2.2. Sur les habiletés phonologiques mesurées en P1 : apport du recodage phonologique ?

Cette seconde série de régressions avait pour visée d’examiner non seulement l’apport des habiletés phonologiques précoces mais aussi celui du développement des habiletés en recodage phonologique sur le niveau de réussite dans les tâches phonologiques en P1. Cette dernière variable est rarement prise en considération dans les études longitudinales, alors qu’elle peut affecter considérablement les résultats. Le fait que le développement des habiletés méta-phonologiques est lui-même accéléré par l’acquisition du code alphabétique (voir Ehri, 1984 ; Morais et al., 1987 ; Morais, Cary, Alegria, & Bertelson, 1979), nous amène à nous interroger sur l’influence de cette variable sur le développement des habiletés phonologiques chez les sourds. Dans quelle mesure le contact avec le code alphabétique peut-il favoriser ce développement ? Dans cette perspective, nous avons pris comme variable dépendante soit le score z obtenu dans la tâche de jugement de similarité phonologique (JS2), soit le score z obtenu dans la tâche de détection d’unité commune (TDUC2) en première primaire. Après avoir introduit les variables « âge chronologique » et « niveau d’intelligence non verbale » (Kohs), nous avons introduit le score composite z des habiletés phonologiques (HP1) en troisième maternelle puis le score de recodage phonologique recueilli en première primaire (Reco2). Les résultats de la deuxième série de régressions sur les deux échantillons (entendant et sourd) sont présentés dans le Tableau 28 :

Tableau 28 : Résultats des régressions multiples sur les deux échantillons (Entendant et Sourd). Variable dépendante : soit le score z obtenu dans la tâche de jugement de similarité phonologique (JS2), soit le sore z obtenu dans la tâche de détection d’unité commune (TDUC2) en première primaire ; prédicteurs : 1/ score composite Z des habiletés phonologiques en troisième maternelle (HP1); 2/ mesure de recodage phonologique en première primaire (Reco2).
  Enfants sourds (n=26)   Enfants entendants (n=16)
Variable dépendante: Score tâche JS2
Prédicteur r2 r2 p   r2 r2 p
1. AgeC .003   ns   .026   ns
2. Kohs .043 .040 ns   .088 .062 ns
3. HP1 .109 .066 ns   .321 .233 .06
4. Reco2 .397 .288 <.01 .403 .082 ns
Variable dépendante: Score tâche TDUC2
Prédicteur r2 r2 p   r2 r2 p
1. AgeC .015   ns   -   ns
2. Kohs .122 .107 ns   .022 .022 ns
3. HP1 .181 .059 ns   .277 .255 .06
4. Reco2 .564 .383 <.001 .303 .026 ns

Les données diffèrent selon les groupes.

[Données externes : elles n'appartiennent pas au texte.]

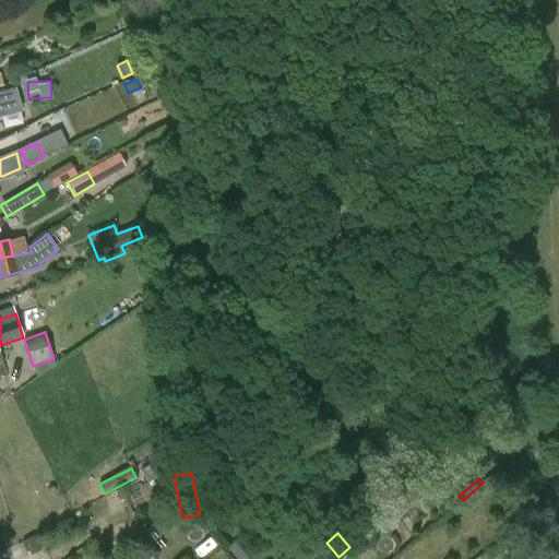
[(34,538),(23,544),(30,557),(40,550),(34,538)]
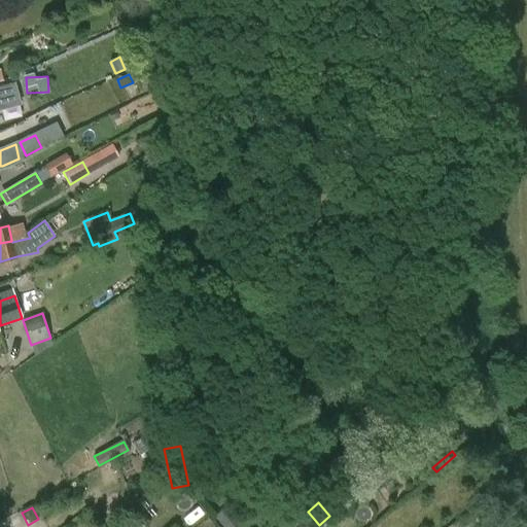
[(120,526),(135,526),(127,516),(117,522),(120,526)]
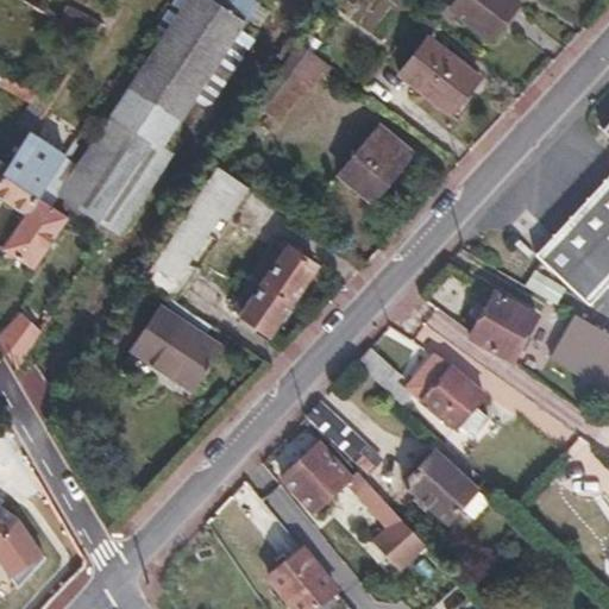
[(104,24),(64,0),(44,0),(39,11),(93,42),(104,24)]
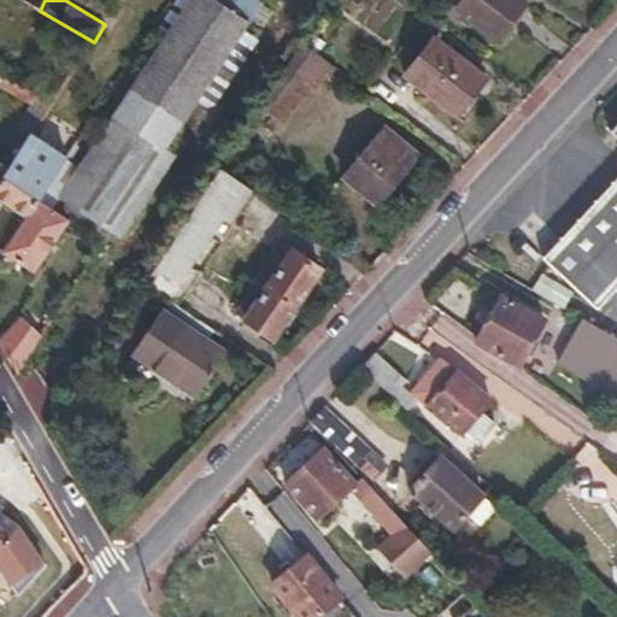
[(191,0),(147,66),(199,101),(262,5),(254,0),(191,0)]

Comme prédit, chez les enfants sourds, il semble que le contact avec le code alphabétique favorise le développement de représentations phonologiques alors que chez les enfants entendants, il semble que ce sont les habiletés phonologiques observées en M3 qui sont les plus prédictrices des habiletés phonologiques en P1. Le gain supplémentaire apporté par le niveau de recodage phonologique n’est pas significatif. Ce patron de résultats est étonnant car de nombreuses études ont montré que le contact avec le code alphabétique favorisait le développement des habiletés phonologiques en retour. Il est possible que chez les enfants sourds cet impact soit plus important. Cependant, les enfants entendants ont obtenu un bon score en recodage phonologique, l’absence de variabilité pourrait donc expliquer ces résultats.